Chief Executive Officer and Executives
- Select and remove the Chief Executive Officer (CEO), agree on performance targets, monitor performance and review annually, set remuneration and manage succession plans for the CEO.
- Ratify the appointment and removal of those executives who report directly to the CEO, receive CEO’s review of executives and review their performance and targets and approve their remuneration.
- Ensure that executive management have the necessary skills and experience for the effective operation of the business.
- Monitor executive succession plans.
Corporate Strategy and Performance
- Approve the strategic direction and related objectives for Tyro.
- Consider and approve the group’s annual budget including revenue, profit, capital expenditure and cash flows, as proposed by management, ensuring appropriate resources are available to achieve the business objectives.
- Monitor executive management’s performance in the implementation and achievement of the Group’s business objectives and strategies.
Acquisitions and Divestitures
Review and, as appropriate, approve management proposals regarding acquisitions or divestitures of businesses and functions, when such acquisition or divestiture would have a material effect on the assets, profit or operations of Tyro.
Review and approve capital management policies and plans having regard for the various liquidity and capital adequacy regulatory requirements applying to Tyro.
Risk Management and Internal Control
- Ensure business risks are identified and approve systems of risk management, regulatory compliance and control and associated group policies to manage those risks.
- Ensure a strong risk management culture is maintained.
- Ensure senior management effectively monitor and manage material risks of Tyro in aconsistent manner with the risk appetite.
- Ensure policies and processes within Tyro that support the business are consistent with the risk appetite and risk management strategy of Tyro.
- Ensure controls are consistent with the risk appetite, risk profile and capital position of Tyro and are regularly communicated to relevant staff and understood by those staff.

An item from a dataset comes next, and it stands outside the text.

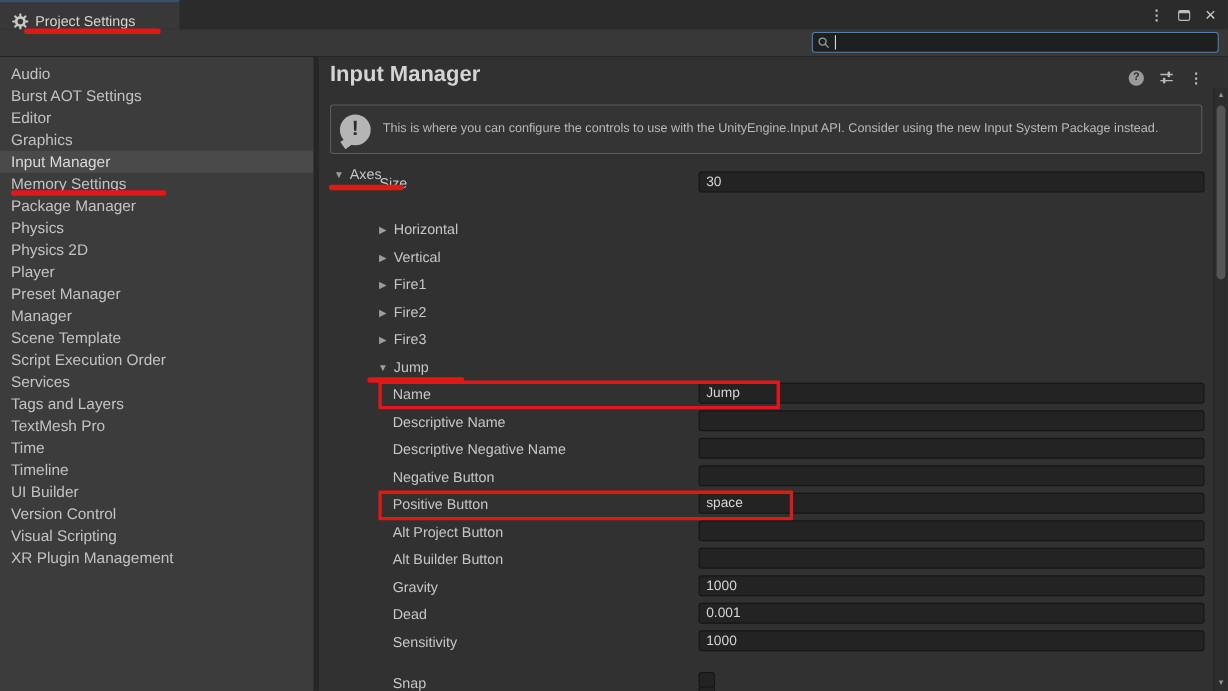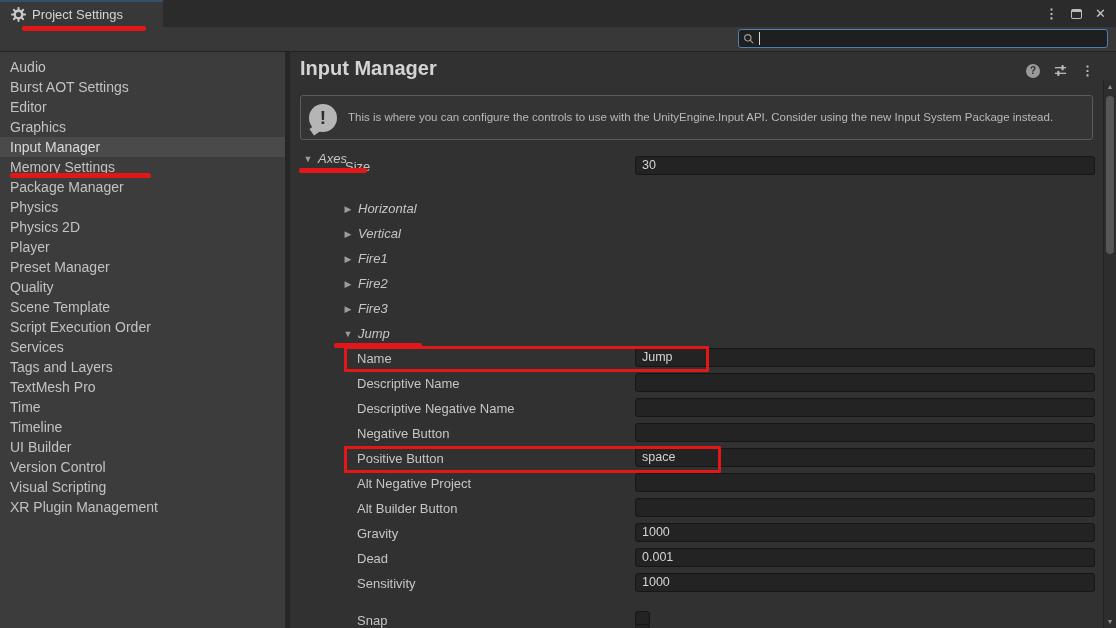"Project Settings" .tab { align-items: center -> flex-end }
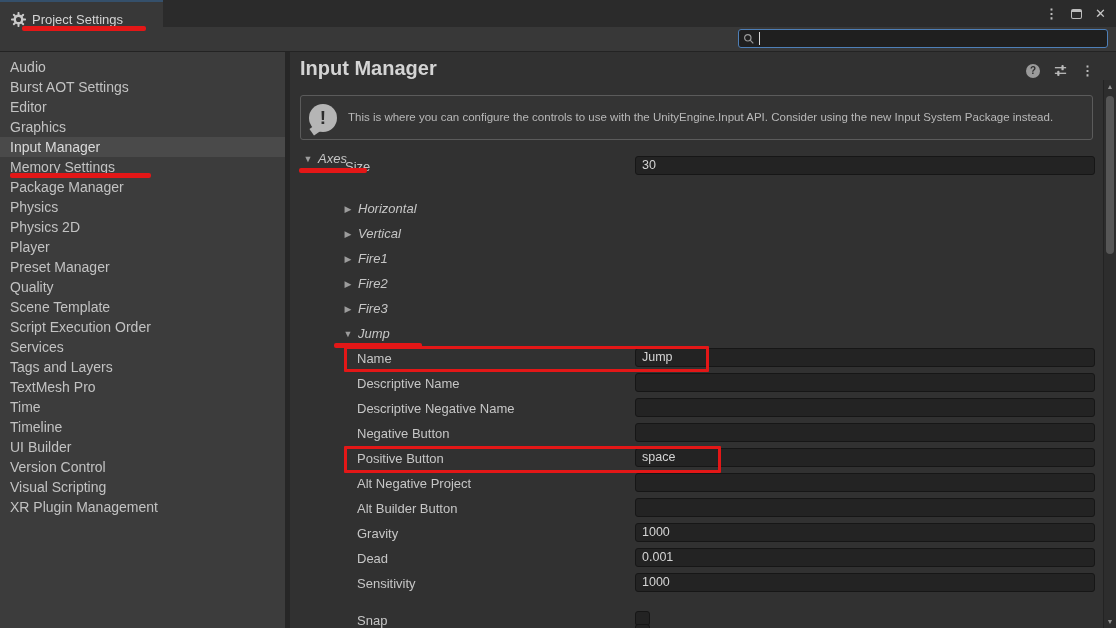"Axes" .flbl { font-style: italic -> none }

- Monitor management’s implementation of, and compliance with, these systems and controls.
- Provide an annual declaration to APRA in relation to risk management and compliance with the requirements of APRA’s risk management standard.
- Approve the appointment of the external auditor.

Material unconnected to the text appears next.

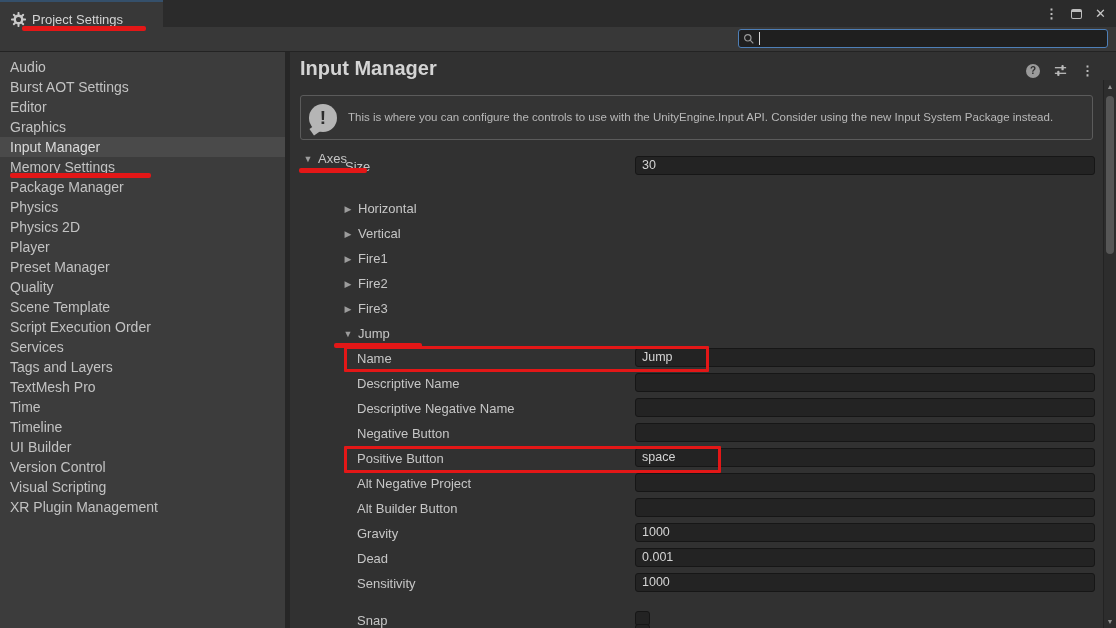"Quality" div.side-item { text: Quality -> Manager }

- Determine and approve dividends to be paid to shareholders.
- Provide the external auditor access to the Board where requested
- Review and approve the Group’s half-yearly and annual financial statements and other published financial information.

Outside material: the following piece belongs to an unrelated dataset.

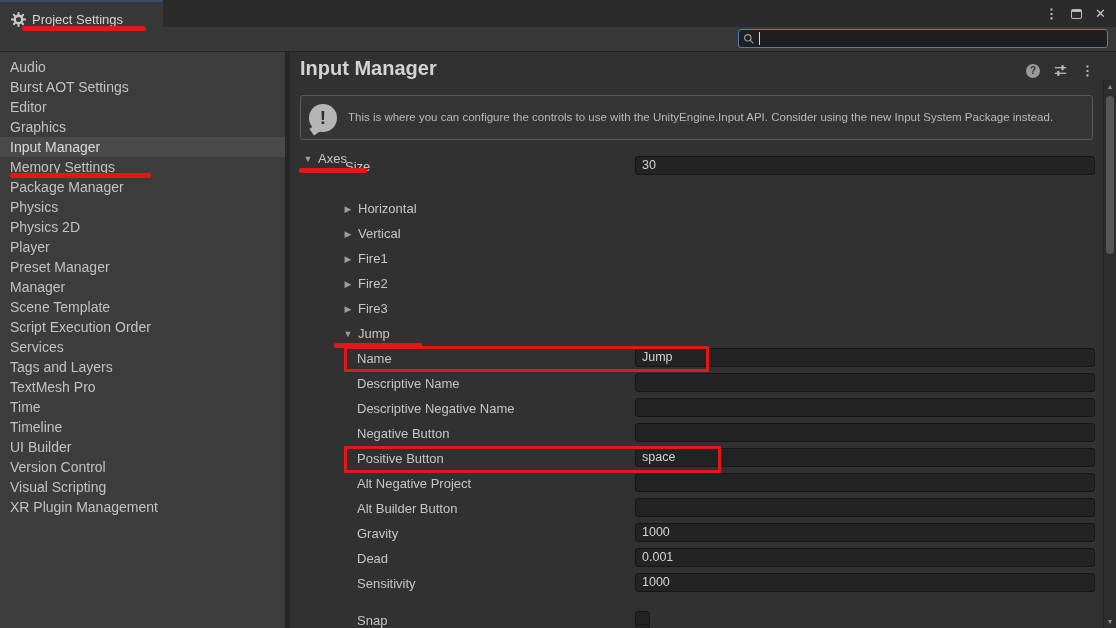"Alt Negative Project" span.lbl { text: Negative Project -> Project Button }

- Determine and approve the level of authority to be granted to the CEO in respect of operating and capital expenditures and credit facilities and authorise the further delegation of those authorities to management by the CEO.
- Approve major operating and capital expenditure and credit facilities in excess of the limits delegated to management.
- The various powers, duties and responsibilities of the Board set out herein may be delegated to one or more committees of the Board.
- All Board committees will have a Charter approved by the Board setting out the composition, duties and responsibilities of that committee.
- Minutes of the proceedings of all meetings of Board committees shall be maintained and copies of those minutes will be distributed to all directors at the next meeting of the Board following the Board committee meeting.